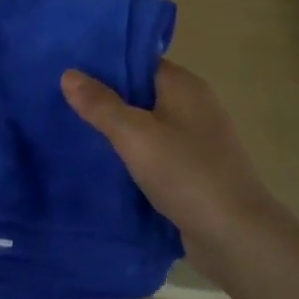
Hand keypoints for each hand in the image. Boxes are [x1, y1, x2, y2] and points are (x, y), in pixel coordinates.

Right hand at [61, 61, 289, 286]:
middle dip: (105, 98)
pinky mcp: (194, 171)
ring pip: (146, 125)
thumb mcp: (135, 135)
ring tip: (73, 130)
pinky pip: (155, 153)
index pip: (138, 61)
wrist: (237, 237)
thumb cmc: (186, 173)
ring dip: (117, 130)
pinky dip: (132, 156)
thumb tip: (68, 73)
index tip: (68, 68)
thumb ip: (100, 104)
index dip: (104, 63)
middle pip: (140, 92)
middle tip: (61, 100)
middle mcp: (193, 105)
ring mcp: (196, 140)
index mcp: (184, 85)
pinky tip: (103, 164)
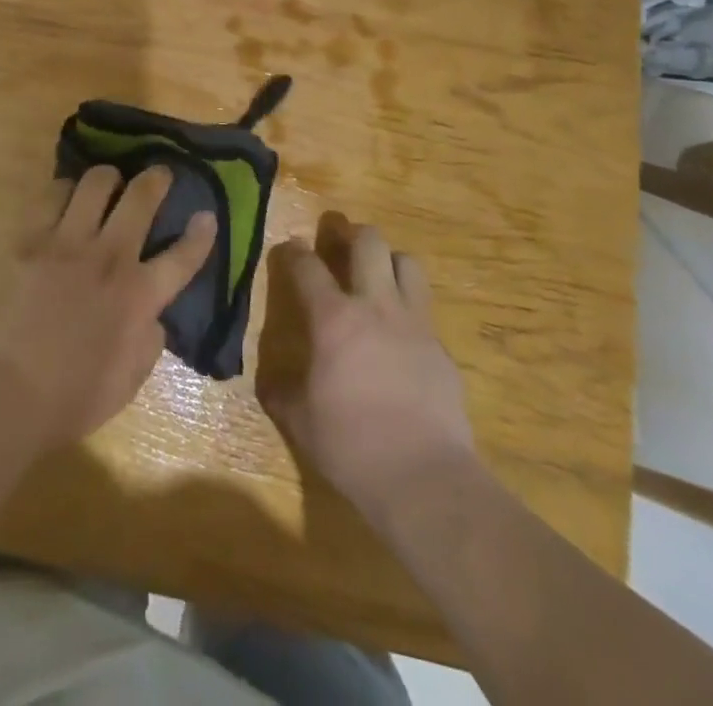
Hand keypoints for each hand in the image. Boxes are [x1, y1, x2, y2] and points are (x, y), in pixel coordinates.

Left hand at [0, 165, 214, 449]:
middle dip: (156, 179)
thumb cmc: (75, 396)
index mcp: (140, 296)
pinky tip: (66, 198)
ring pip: (96, 183)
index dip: (201, 234)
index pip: (182, 256)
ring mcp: (69, 243)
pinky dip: (64, 192)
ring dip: (109, 178)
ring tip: (108, 183)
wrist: (9, 391)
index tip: (207, 215)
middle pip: (141, 198)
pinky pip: (52, 196)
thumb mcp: (132, 378)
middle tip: (159, 174)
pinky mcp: (32, 240)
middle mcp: (110, 258)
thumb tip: (152, 314)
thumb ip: (150, 338)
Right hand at [258, 223, 477, 517]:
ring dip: (389, 262)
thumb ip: (281, 391)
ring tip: (378, 278)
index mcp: (333, 318)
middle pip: (369, 242)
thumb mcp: (299, 420)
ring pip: (407, 262)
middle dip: (352, 235)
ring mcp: (414, 323)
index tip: (289, 249)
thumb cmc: (351, 445)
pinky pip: (426, 310)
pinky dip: (410, 310)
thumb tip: (270, 382)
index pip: (307, 266)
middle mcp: (375, 306)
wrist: (424, 477)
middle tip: (341, 247)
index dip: (293, 251)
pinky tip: (402, 336)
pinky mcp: (442, 348)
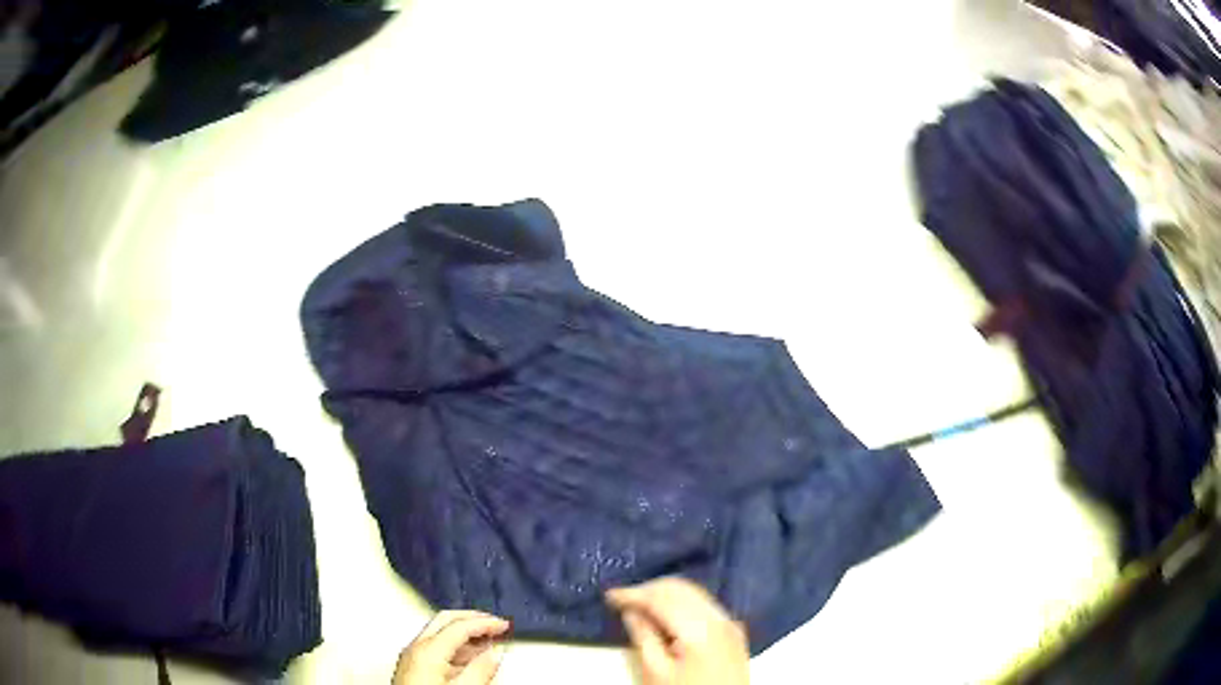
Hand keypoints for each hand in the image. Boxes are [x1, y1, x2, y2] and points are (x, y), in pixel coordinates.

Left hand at [393, 610, 509, 684]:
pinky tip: (469, 657)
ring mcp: (411, 657)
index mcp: (428, 650)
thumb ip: (480, 671)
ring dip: (464, 632)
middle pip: (445, 620)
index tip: (504, 625)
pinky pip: (435, 646)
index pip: (460, 625)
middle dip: (472, 619)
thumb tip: (493, 656)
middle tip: (495, 623)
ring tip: (488, 639)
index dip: (485, 623)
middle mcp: (415, 648)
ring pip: (439, 632)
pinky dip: (455, 646)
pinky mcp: (412, 668)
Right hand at [606, 578, 749, 684]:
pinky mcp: (734, 632)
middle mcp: (720, 618)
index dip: (633, 593)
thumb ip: (643, 636)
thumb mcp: (655, 671)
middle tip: (623, 601)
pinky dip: (684, 605)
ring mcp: (730, 624)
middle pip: (682, 589)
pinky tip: (666, 618)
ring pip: (695, 594)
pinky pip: (706, 607)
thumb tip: (631, 611)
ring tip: (640, 608)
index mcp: (700, 628)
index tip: (609, 596)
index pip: (662, 598)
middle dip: (650, 590)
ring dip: (667, 596)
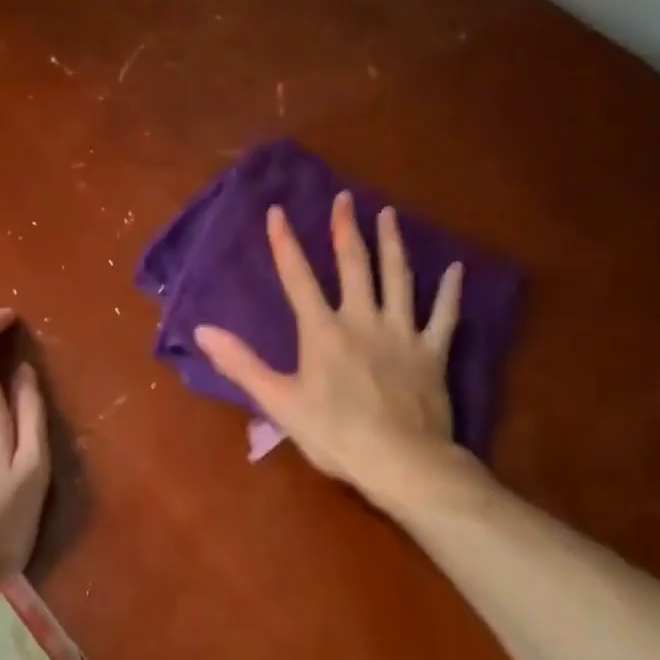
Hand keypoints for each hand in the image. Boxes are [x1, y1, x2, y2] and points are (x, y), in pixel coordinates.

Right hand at [194, 194, 467, 507]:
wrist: (401, 460)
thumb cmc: (334, 434)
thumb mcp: (278, 401)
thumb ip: (241, 363)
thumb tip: (202, 330)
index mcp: (323, 331)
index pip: (298, 278)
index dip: (285, 243)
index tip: (277, 211)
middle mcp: (363, 320)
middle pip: (354, 265)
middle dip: (346, 229)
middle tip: (345, 198)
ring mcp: (402, 333)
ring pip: (398, 278)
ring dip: (392, 244)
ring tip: (389, 214)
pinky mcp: (432, 352)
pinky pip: (444, 316)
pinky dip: (451, 292)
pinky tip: (457, 269)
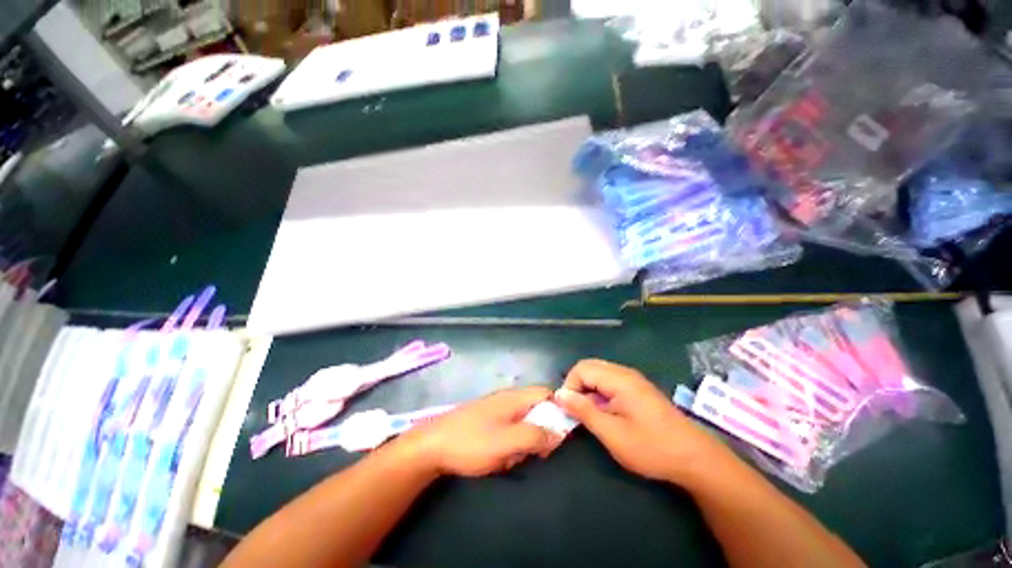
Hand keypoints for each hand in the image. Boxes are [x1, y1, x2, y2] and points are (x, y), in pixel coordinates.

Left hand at [401, 387, 563, 476]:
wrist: (431, 446)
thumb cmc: (472, 442)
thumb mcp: (507, 442)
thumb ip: (535, 435)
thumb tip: (558, 433)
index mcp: (514, 398)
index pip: (546, 393)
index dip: (557, 410)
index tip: (558, 435)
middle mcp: (507, 399)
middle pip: (536, 410)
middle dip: (537, 433)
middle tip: (530, 454)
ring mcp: (495, 410)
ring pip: (522, 423)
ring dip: (521, 443)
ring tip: (507, 459)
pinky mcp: (486, 422)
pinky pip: (507, 431)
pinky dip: (507, 445)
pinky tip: (495, 459)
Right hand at [554, 359, 727, 483]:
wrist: (695, 458)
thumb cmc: (652, 448)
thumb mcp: (612, 434)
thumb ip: (584, 411)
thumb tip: (560, 394)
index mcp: (619, 379)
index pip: (581, 368)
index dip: (570, 386)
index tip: (569, 410)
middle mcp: (625, 373)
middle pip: (589, 367)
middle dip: (577, 386)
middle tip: (576, 411)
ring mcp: (633, 380)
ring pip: (599, 374)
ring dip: (587, 390)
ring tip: (589, 414)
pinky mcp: (638, 389)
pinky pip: (609, 382)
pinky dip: (599, 393)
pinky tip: (605, 413)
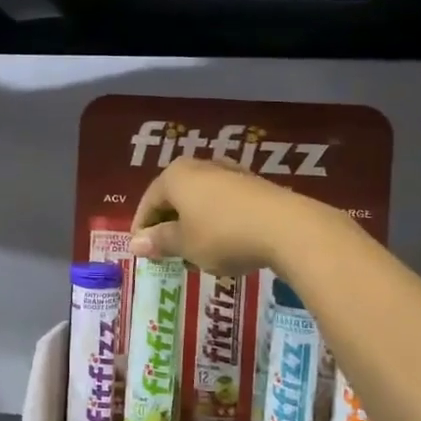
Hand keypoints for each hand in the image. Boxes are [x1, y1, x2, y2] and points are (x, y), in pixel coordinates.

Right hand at [129, 156, 328, 274]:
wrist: (286, 227)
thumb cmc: (222, 235)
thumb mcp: (186, 244)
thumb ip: (160, 241)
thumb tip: (135, 243)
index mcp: (175, 176)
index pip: (149, 201)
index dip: (143, 228)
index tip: (143, 253)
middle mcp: (200, 166)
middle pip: (175, 197)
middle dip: (169, 225)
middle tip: (167, 254)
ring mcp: (230, 173)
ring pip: (200, 200)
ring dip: (194, 225)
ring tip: (196, 253)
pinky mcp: (254, 185)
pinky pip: (224, 204)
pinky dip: (217, 223)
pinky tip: (224, 245)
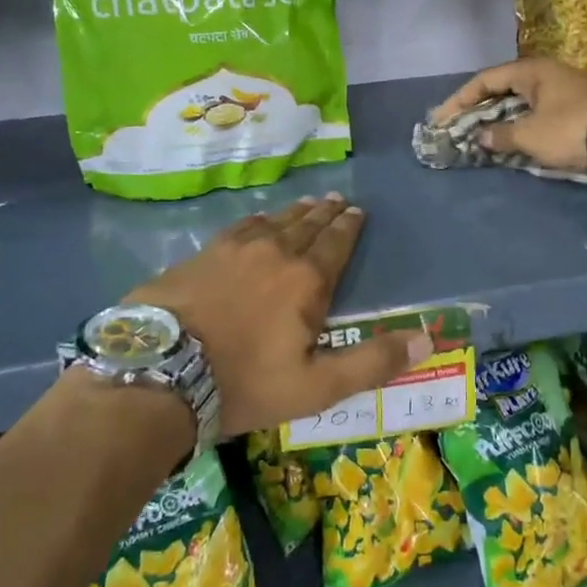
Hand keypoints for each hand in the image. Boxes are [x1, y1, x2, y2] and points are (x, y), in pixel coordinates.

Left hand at [124, 195, 429, 437]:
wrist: (159, 372)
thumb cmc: (244, 383)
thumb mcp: (316, 386)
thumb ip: (372, 362)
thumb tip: (427, 340)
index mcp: (306, 280)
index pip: (336, 243)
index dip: (350, 227)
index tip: (358, 211)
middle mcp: (274, 252)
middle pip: (307, 225)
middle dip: (326, 213)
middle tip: (338, 200)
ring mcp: (233, 249)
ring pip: (273, 221)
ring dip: (295, 212)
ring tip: (308, 203)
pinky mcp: (201, 254)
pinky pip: (240, 227)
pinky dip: (257, 221)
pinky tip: (257, 221)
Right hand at [432, 57, 586, 174]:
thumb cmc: (569, 130)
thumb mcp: (529, 135)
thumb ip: (500, 135)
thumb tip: (481, 137)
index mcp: (532, 70)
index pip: (485, 79)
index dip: (460, 99)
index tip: (442, 118)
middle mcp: (546, 73)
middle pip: (502, 88)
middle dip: (477, 108)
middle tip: (456, 126)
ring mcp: (563, 89)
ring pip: (519, 101)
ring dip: (498, 117)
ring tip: (477, 134)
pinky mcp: (574, 108)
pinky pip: (535, 112)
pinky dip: (517, 123)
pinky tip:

Exercise brief. From the preceding records, count the lines where "Right" occurs and reply with the number only.

Answer for the task. 7